In its draft ‘Model Concession Agreement for Setting Up Medical Colleges Under the Public Private Partnership’ guideline document, the government think tank said a concession agreement has been developed based on international best practices and similar PPP arrangements that are operative in Gujarat and Karnataka.

“India has a dire shortage of qualified doctors. It is practically not possible for the Central/state government to bridge the gaps in the medical education with their limited resources and finances,” the document said.

“This necessitates formulating a public-private partnership model by combining the strengths of public and private sectors. Accordingly, a scheme to link new and/or existing private medical colleges with functional district hospitals through PPP would augment medical seats and also rationalise the costs of medical education,” it added.

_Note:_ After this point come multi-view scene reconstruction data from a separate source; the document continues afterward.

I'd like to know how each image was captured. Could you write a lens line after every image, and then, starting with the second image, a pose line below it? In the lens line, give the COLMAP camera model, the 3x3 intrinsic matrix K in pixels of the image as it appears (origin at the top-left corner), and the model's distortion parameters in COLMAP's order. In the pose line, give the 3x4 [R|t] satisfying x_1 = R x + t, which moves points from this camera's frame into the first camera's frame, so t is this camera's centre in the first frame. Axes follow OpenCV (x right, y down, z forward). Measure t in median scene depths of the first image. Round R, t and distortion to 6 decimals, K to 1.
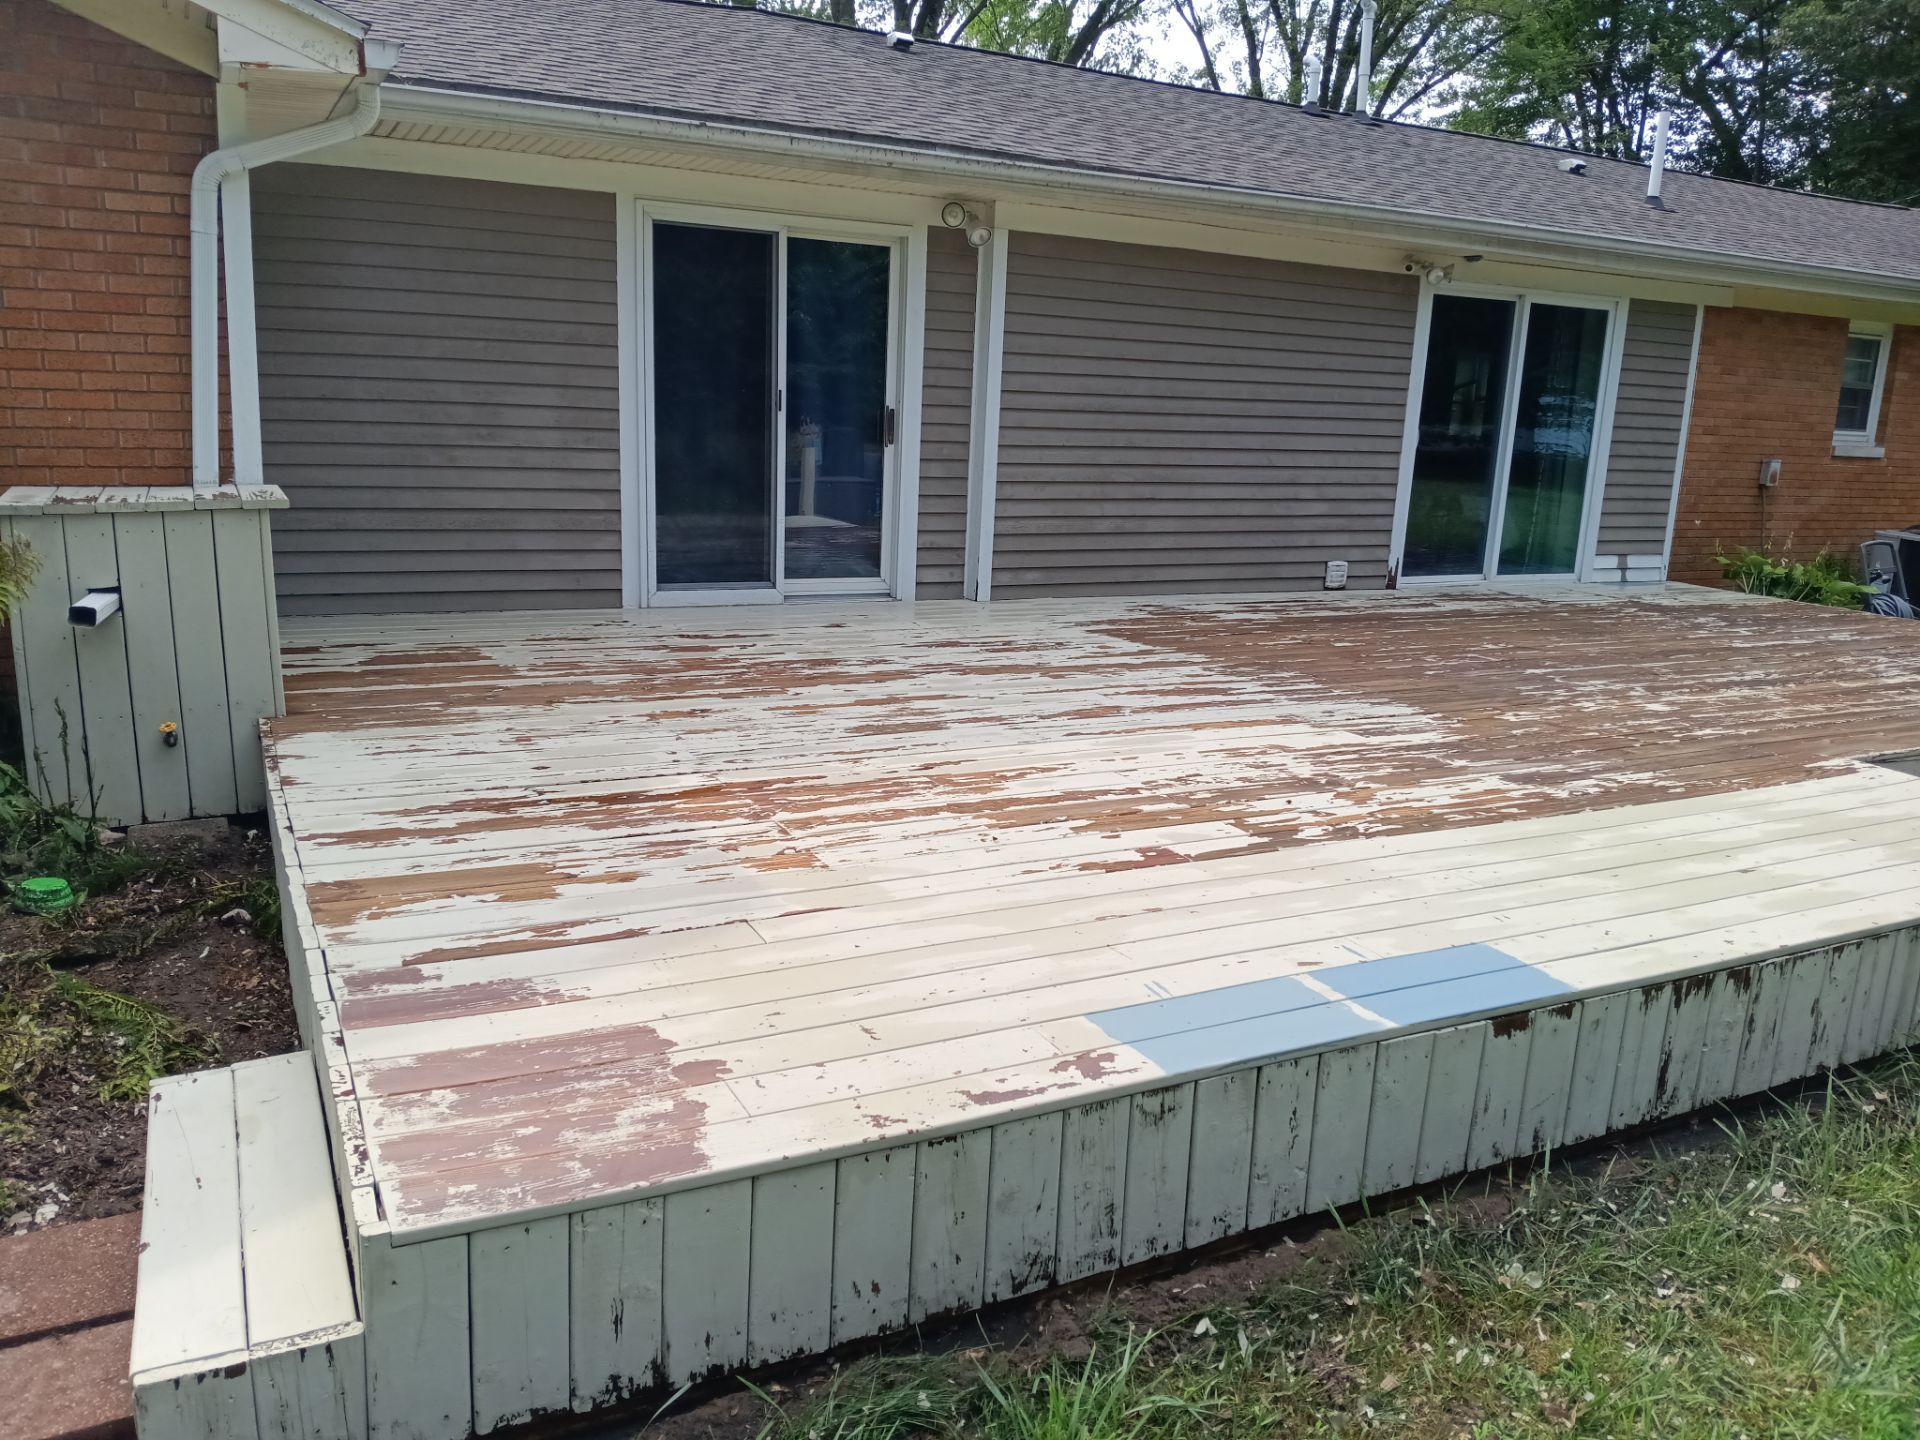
lens RADIAL K [[1459.7, 0, 959.6], [0, 1459.7, 718.5], [0, 0, 1]] dist [0.054598, -0.114240]
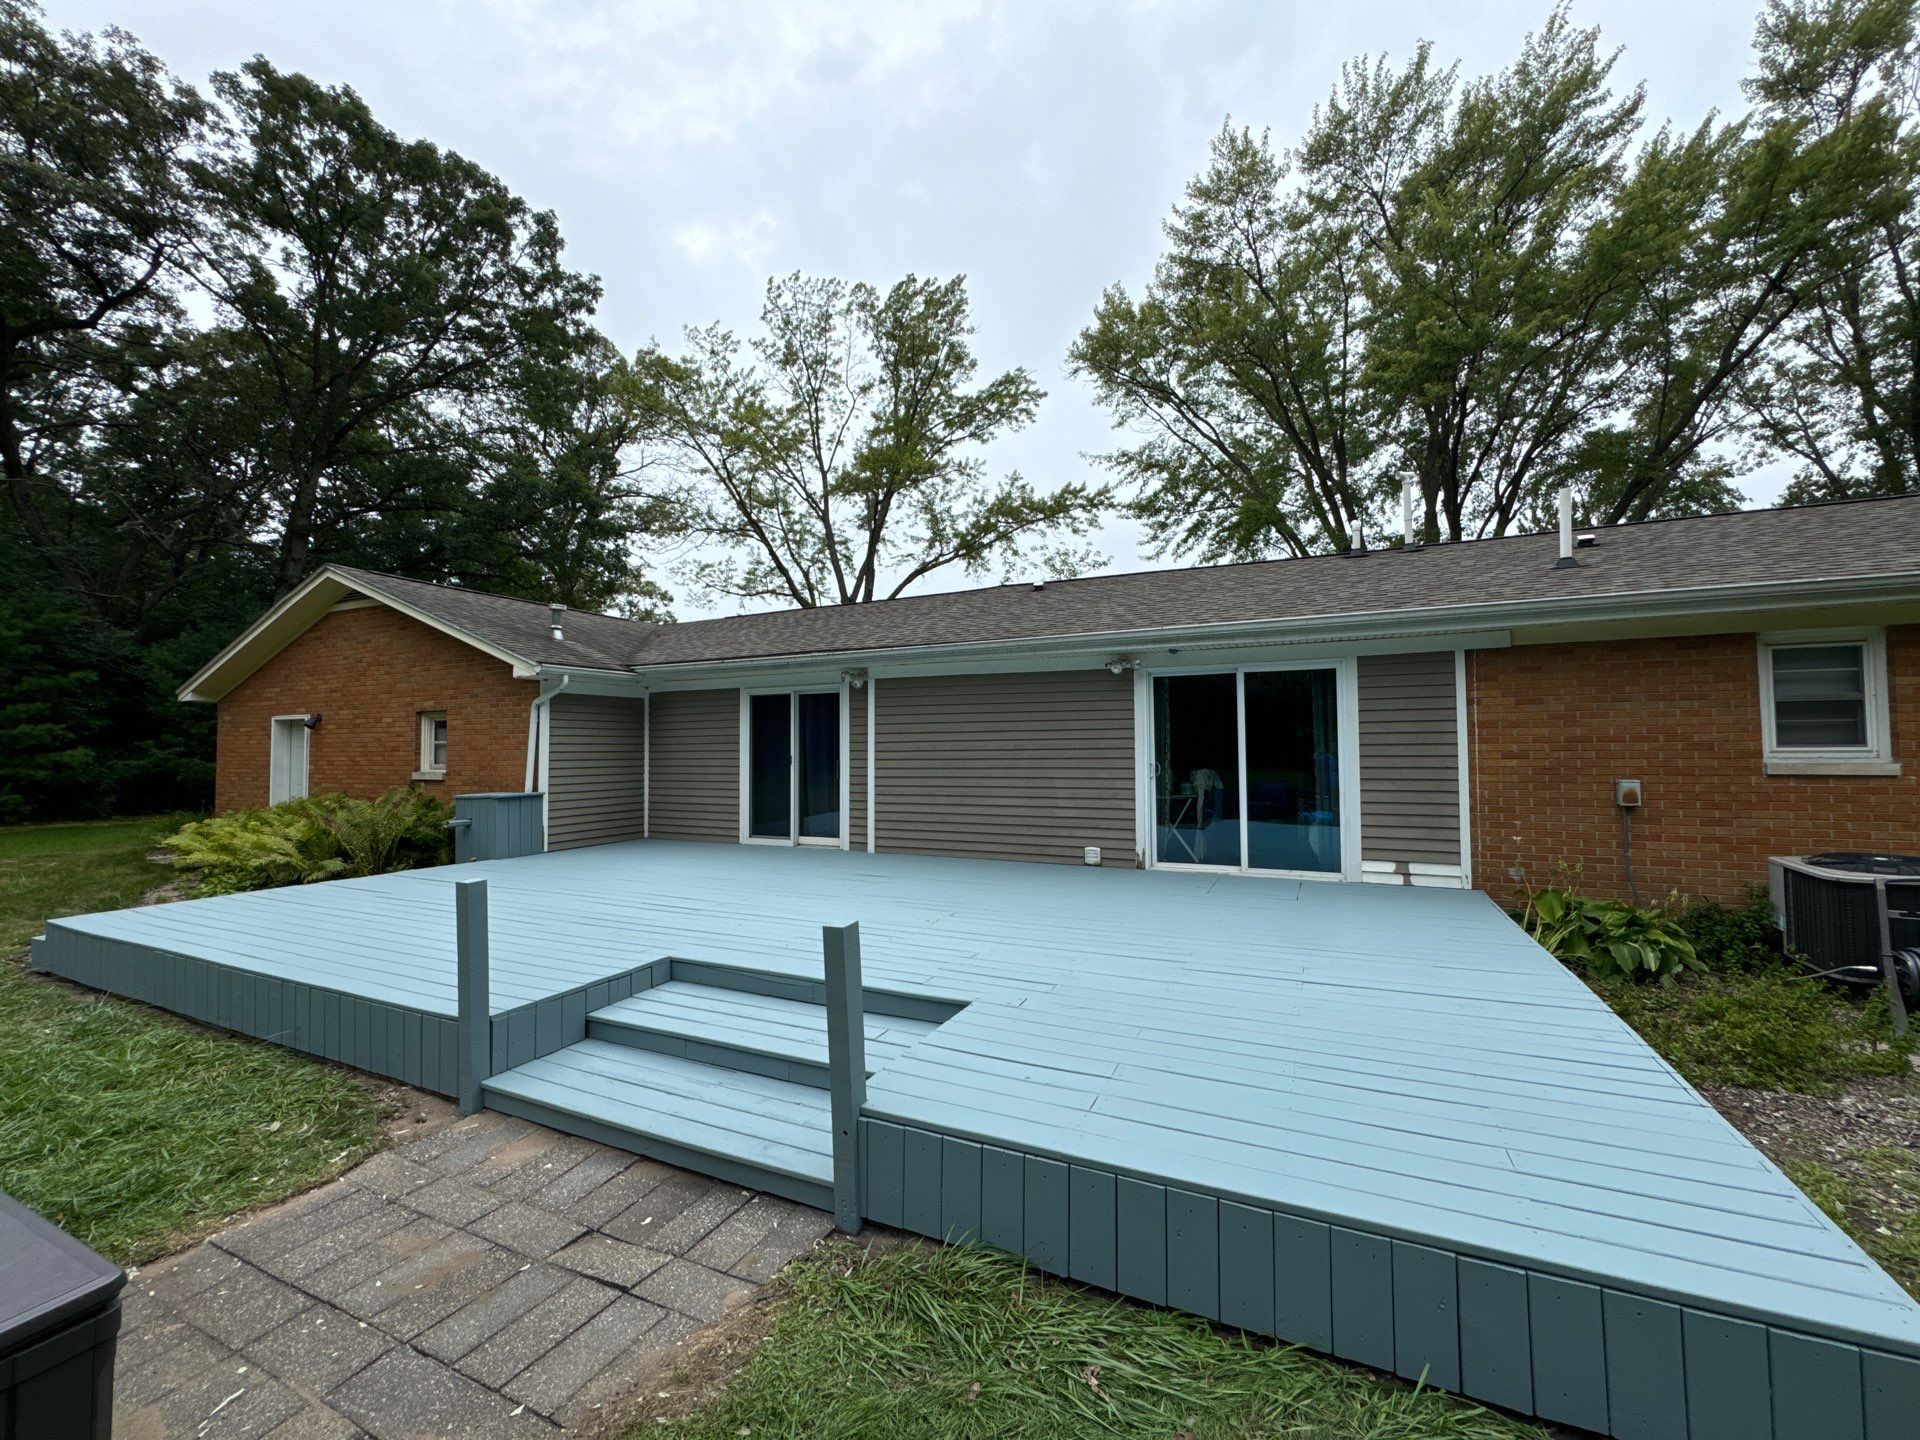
lens RADIAL K [[762.4, 0, 959.1], [0, 762.4, 714.5], [0, 0, 1]] dist [-0.001455, 0.000071]
pose [[0.605433, -0.083101, -0.791546, 1.008348], [-0.138568, 0.968339, -0.207649, -0.068853], [0.783741, 0.235400, 0.574749, 0.477426]]
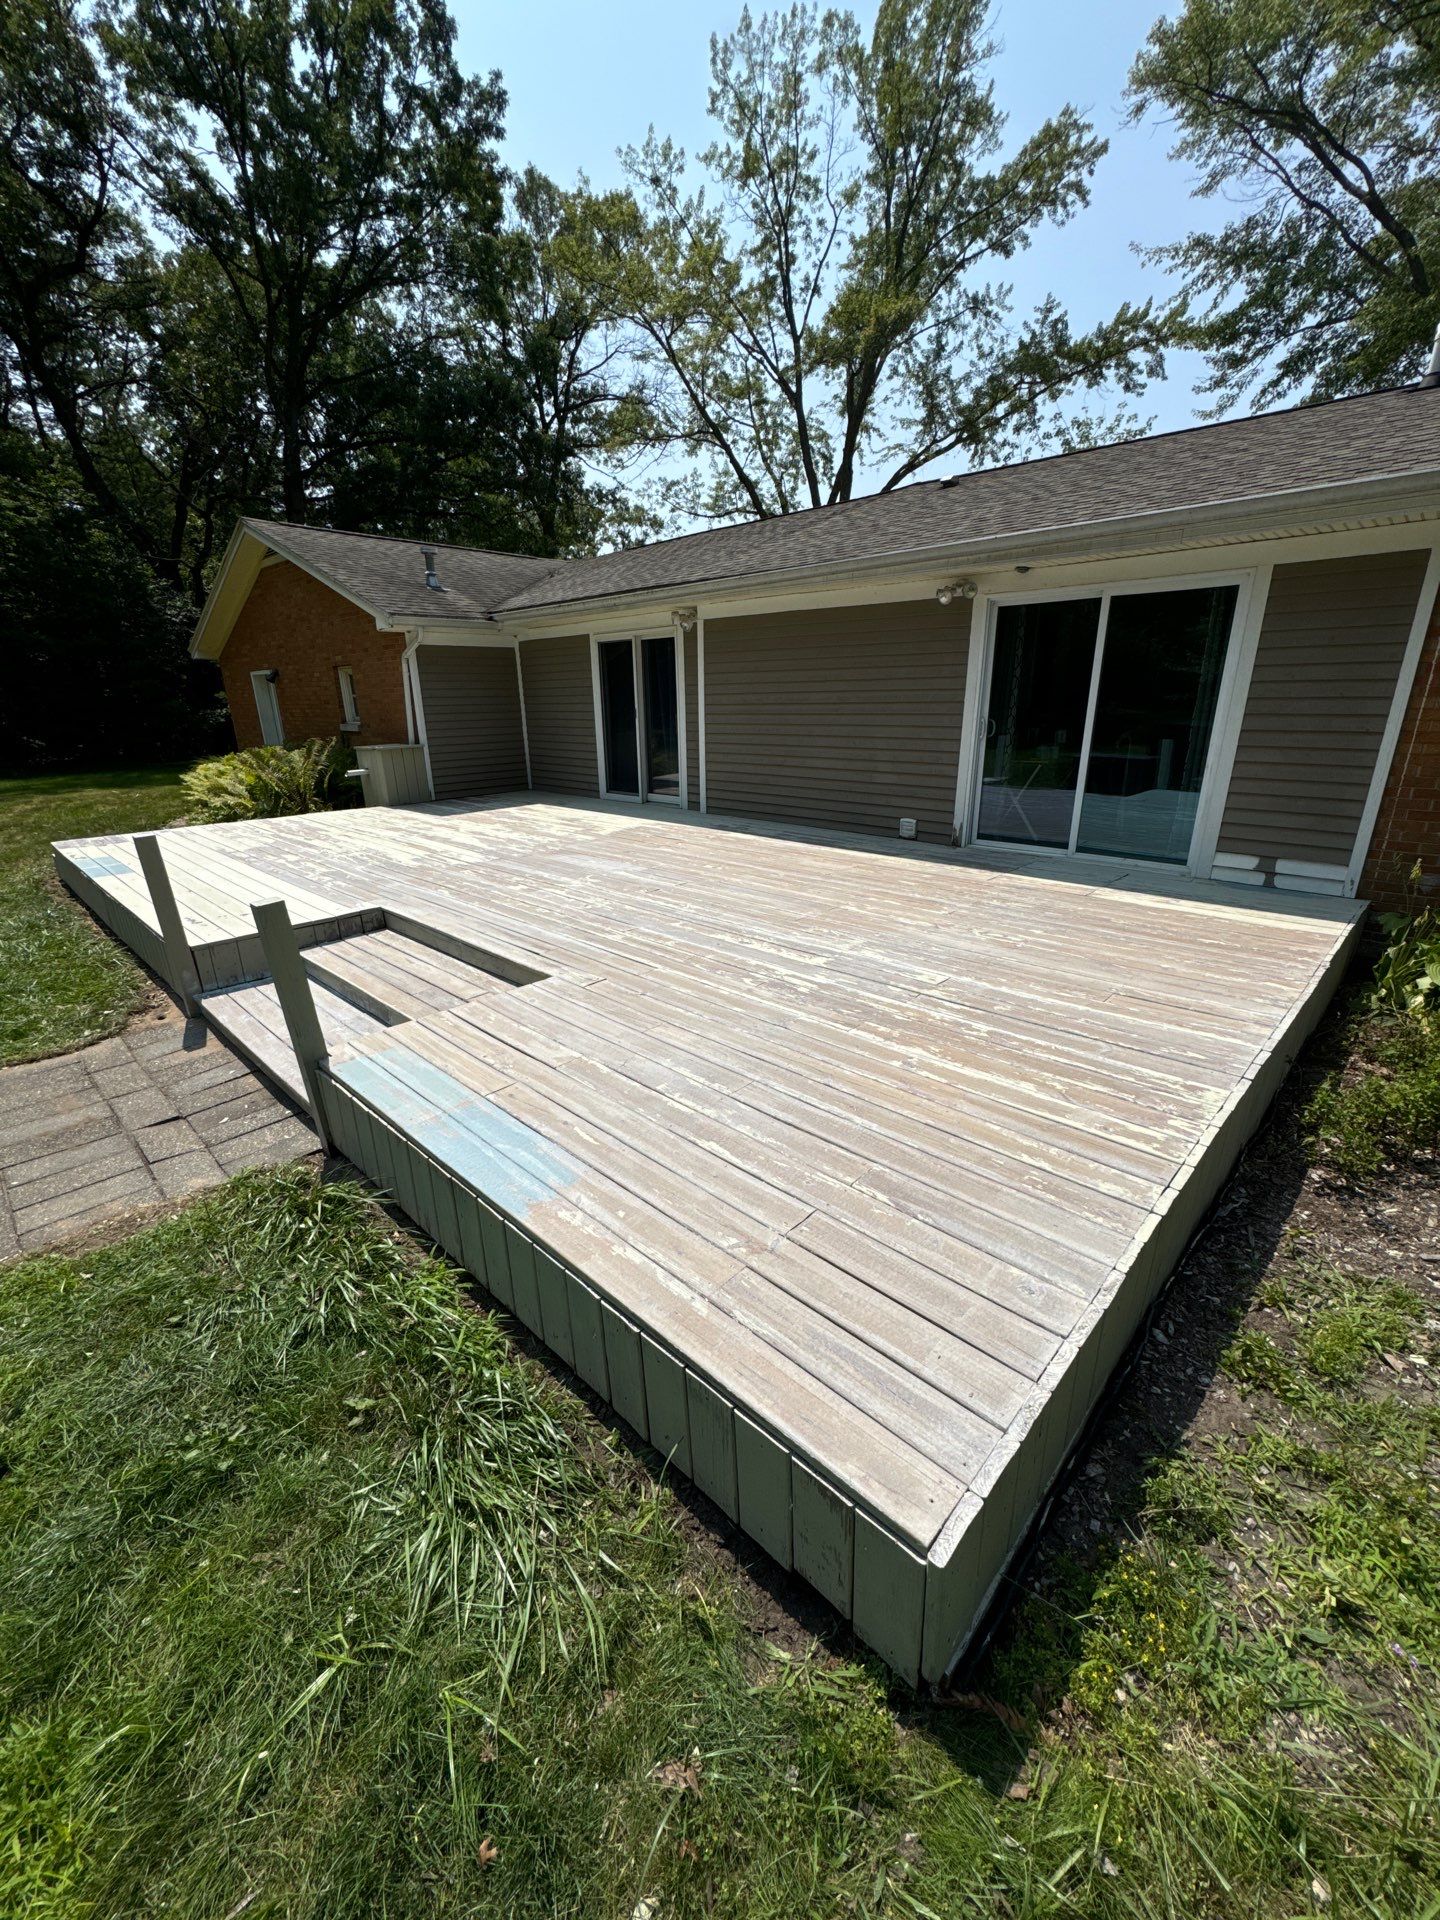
lens RADIAL K [[762.4, 0, 719.3], [0, 762.4, 955.4], [0, 0, 1]] dist [-0.001455, 0.000071]
pose [[0.323117, 0.261114, -0.909624, 1.091174], [-0.176484, 0.960946, 0.213156, -0.128720], [0.929758, 0.091660, 0.356580, 0.717669]]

It further said that under this envisioned model, a concessionaire shall design, build, finance, operate and maintain the medical college and also upgrade, operate and maintain the associated district hospital with a minimum annual student intake of 150 MBBS seats.

“In consideration of making available the healthcare services, to the category of patients other than free patients, the concessionaire shall have the right to collect, appropriate and demand hospital charges. The concessionaire shall display the rates for the healthcare services, including the daily rate, for the bed occupancy in the district hospital at a place where it is visible to all,” according to the guideline document.

It further said the concessionaire shall be allowed to charge Rs 10 as registration fees from the free patients.

"The concessionaire shall provide all healthcare services to the free patient, free of cost," the guideline document said.

Stakeholders can provide their written comments by or before Jan. 10.